The Washington Times
May 28, 2009
No time to cut missile defense
By William S. Cohen
This weekend, North Korea followed through on its threat and tested a nuclear weapon - one far more powerful than the weapon it tested in 2006. In recent weeks, the regime has tested an intercontinental ballistic missile, expelled international monitors, declared that it will withdraw from international six-party talks, and threatened to restart the nuclear facilities that provided the atomic fuel for its weapons.
These actions make clear that the tepid international response to North Korea's missile tests in April has emboldened Pyongyang to think it can once again intimidate the world with its misbehavior. We must not make the same mistake in response to this new provocation.
When North Korea tested a ballistic missile last month, most of the world wanted to sweep the event under the table. The launch was widely dismissed as a failure because the regime did not achieve its stated goal of putting a satellite into orbit. Press reports mocked North Korean leader Kim Jong-il's claims that the satellite is now circling the earth, and his statements expressing "great satisfaction" with the results.
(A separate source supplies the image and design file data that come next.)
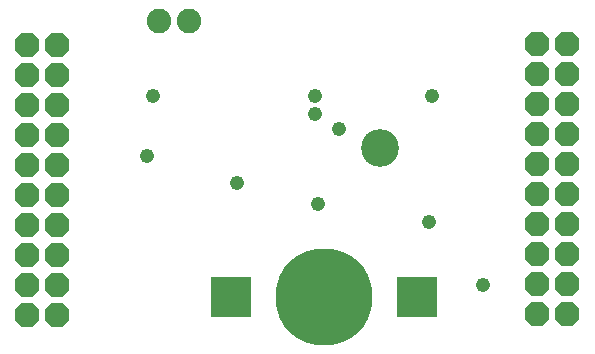
<source format=gbs>
G75*
%MOIN*%
%OFA0B0*%
%FSLAX24Y24*%
%IPPOS*%
%LPD*%
%AMOC8*
5,1,8,0,0,1.08239X$1,22.5*
%
%ADD10C,0.1261*%
%ADD11OC8,0.0820*%
%ADD12C,0.3230*%
%ADD13R,0.1330X0.1330*%
%ADD14C,0.0820*%
%ADD15C,0.0476*%
D10*
X017617Y012535D03*
D11*
X005880Y006980D03*
X006880Y006980D03*
X006880Y007980D03*
X005880Y007980D03*
X005880Y008980D03*
X006880Y008980D03*
X006880Y009980D03*
X005880Y009980D03*
X005880Y010980D03*
X006880Y010980D03*
X006880Y011980D03*
X005880Y011980D03*
X005880Y012980D03*
X006880Y012980D03*
X006880Y013980D03*
X005880Y013980D03*
X005880Y014980D03*
X006880Y014980D03*
X006880Y015980D03*
X005880Y015980D03*
X022880Y016000D03*
X023880Y016000D03*
X023880Y015000D03*
X022880Y015000D03*
X022880Y014000D03*
X023880Y014000D03*
X023880Y013000D03*
X022880Y013000D03*
X022880Y012000D03*
X023880Y012000D03*
X023880Y011000D03*
X022880Y011000D03*
X022880Y010000D03*
X023880Y010000D03*
X023880Y009000D03*
X022880Y009000D03*
X022880Y008000D03*
X023880Y008000D03*
X023880Y007000D03*
X022880Y007000D03*
D12*
X015770Y007570D03*
D13*
X012670Y007570D03*
X018870Y007570D03*
D14*
X011280Y016780D03*
X010280Y016780D03*
D15*
X010080Y014280D03*
X009880Y012280D03*
X012880Y011380D03*
X015580Y010680D03*
X016280Y013180D03*
X015480Y013680D03*
X015480Y014280D03*
X019380Y014280D03*
X019280Y010080D03*
X021080Y007980D03*
M02*

</source>
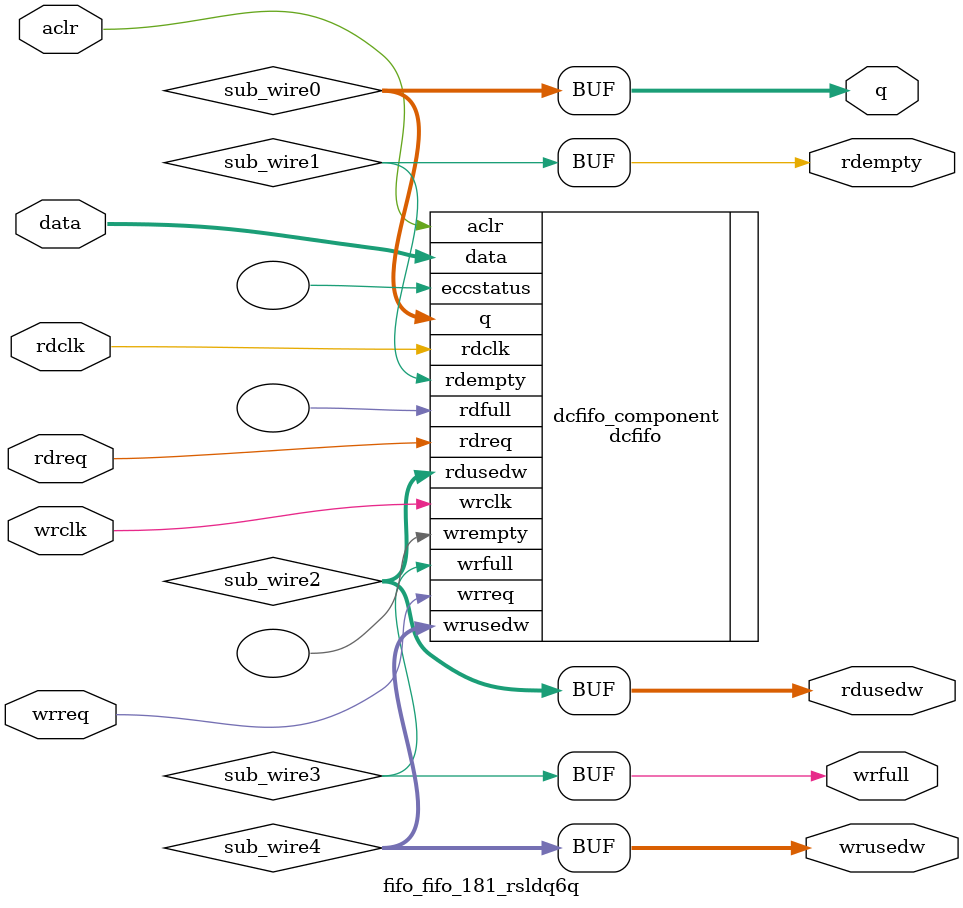
<source format=v>



`timescale 1 ps / 1 ps
// synopsys translate_on
module  fifo_fifo_181_rsldq6q  (
    aclr,
    data,
    rdclk,
    rdreq,
    wrclk,
    wrreq,
    q,
    rdempty,
    rdusedw,
    wrfull,
    wrusedw);

    input    aclr;
    input  [19:0]  data;
    input    rdclk;
    input    rdreq;
    input    wrclk;
    input    wrreq;
    output [19:0]  q;
    output   rdempty;
    output [7:0]  rdusedw;
    output   wrfull;
    output [7:0]  wrusedw;
`ifndef ALTERA_RESERVED_QIS
// synopsys translate_off
`endif
    tri0     aclr;
`ifndef ALTERA_RESERVED_QIS
// synopsys translate_on
`endif

    wire [19:0] sub_wire0;
    wire  sub_wire1;
    wire [7:0] sub_wire2;
    wire  sub_wire3;
    wire [7:0] sub_wire4;
    wire [19:0] q = sub_wire0[19:0];
    wire  rdempty = sub_wire1;
    wire [7:0] rdusedw = sub_wire2[7:0];
    wire  wrfull = sub_wire3;
    wire [7:0] wrusedw = sub_wire4[7:0];

    dcfifo  dcfifo_component (
                .aclr (aclr),
                .data (data),
                .rdclk (rdclk),
                .rdreq (rdreq),
                .wrclk (wrclk),
                .wrreq (wrreq),
                .q (sub_wire0),
                .rdempty (sub_wire1),
                .rdusedw (sub_wire2),
                .wrfull (sub_wire3),
                .wrusedw (sub_wire4),
                .eccstatus (),
                .rdfull (),
                .wrempty ());
    defparam
        dcfifo_component.enable_ecc  = "FALSE",
        dcfifo_component.intended_device_family  = "Cyclone 10 GX",
        dcfifo_component.lpm_hint  = "DISABLE_DCFIFO_EMBEDDED_TIMING_CONSTRAINT=TRUE",
        dcfifo_component.lpm_numwords  = 256,
        dcfifo_component.lpm_showahead  = "OFF",
        dcfifo_component.lpm_type  = "dcfifo",
        dcfifo_component.lpm_width  = 20,
        dcfifo_component.lpm_widthu  = 8,
        dcfifo_component.overflow_checking  = "ON",
        dcfifo_component.rdsync_delaypipe  = 4,
        dcfifo_component.read_aclr_synch  = "ON",
        dcfifo_component.underflow_checking  = "ON",
        dcfifo_component.use_eab  = "ON",
        dcfifo_component.write_aclr_synch  = "ON",
        dcfifo_component.wrsync_delaypipe  = 4;


endmodule



</source>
If we assume, however, that the objective was not to bring satellite radio to every impoverished household in North Korea, but to extend the range of the Taepodong-2 ballistic missile, then North Korea's leader had reason to be satisfied.
In 1998, North Korea tested a ballistic missile that traveled slightly more than 1,000 miles. With this most recent test, Pyongyang succeeded in launching a missile that traveled nearly 2,000 miles. One day, it might be possible for North Korea to place parts of the U.S. within range of its missiles. It would, of course, be folly for North Korea to consider doing so, but its mere possession of such capability would reduce the scope of U.S. foreign-policy options in dealing with the regime.
Even if one doubts the muscularity of North Korea's missile capability, Kim Jong-il can take comfort that he's in the company of the U.N. Security Council when it comes to a lack of credibility.
President Obama stood firm in his position that the North Korean launch was a violation of Security Council Resolutions 1718 and 1695. Together with Japan and South Korea, his administration has pressed hard for a Security Council resolution imposing new sanctions on North Korea for its missile launch. Speaking in Prague after the North Korean launch, President Obama declared: "Rules must be binding. Violations must be punished. Words must mean something." The president is right, of course, but unfortunately, China and Russia would agree only to a nonbinding "presidential statement."
Tough words, without tough action, means that Kim Jong-il can tell the world "tough luck" - which is precisely what he has done in recent weeks.
Since words have no impact upon North Korea's stratagems and actions, the U.S. should say little in response and give that country even less when it comes to economic assistance. Kim Jong-il has built a throne of swords; he should be made to sit on it.
It should be noted that the rationale for constructing a missile-defense system was not only to defend our homeland against the mad or messianic of limited means, but also to serve as a last resort against an accidental launch of an ICBM by a major power.
Reducing the funding commitment to our missile-defense system by $1.4 billion, as the Obama administration has done, sends the signal that we do not take the threats of rogue regimes seriously, and are willing to take the risk that current technologies are sufficient to prevent devastating accidents or miscalculations.
Given the disturbing geopolitical events that are now unfolding, it is imperative that we err on the side of safety. The consequences are too grave to allow our leadership to claim at some future time that they were taken by surprise.
Cutting missile-defense funding at this critical juncture sends the wrong signal to both our adversaries and our allies. It would embolden North Korea, Iran and other rogue states to pursue missiles of increasing range. It would also confuse our allies and undermine their trust in America's security guarantees. If the United States is vulnerable to the threat of a missile attack by a rogue state, allies could lose confidence in America's nuclear deterrent - which could lead nations such as Japan to pursue a nuclear deterrent of their own.
Sending a clear message that America is committed to ballistic-missile defense would advance our nonproliferation goals. It would strengthen the hand of our diplomats as they seek to denuclearize the Korean Peninsula and help persuade Iran to give up its pursuit of nuclear weapons. It would dissuade rogue regimes from investing in ballistic missiles in the first place - because they know that America and our allies are building and deploying the means to neutralize this threat. And it would strengthen our alliances - by increasing confidence in America's deterrent and allowing us to continue collaboration on defensive measures, instead of encouraging allies to build offensive capabilities.
William S. Cohen, chairman of the Cohen Group, served as secretary of defense from 1997 to 2001 and is a former Republican senator from Maine.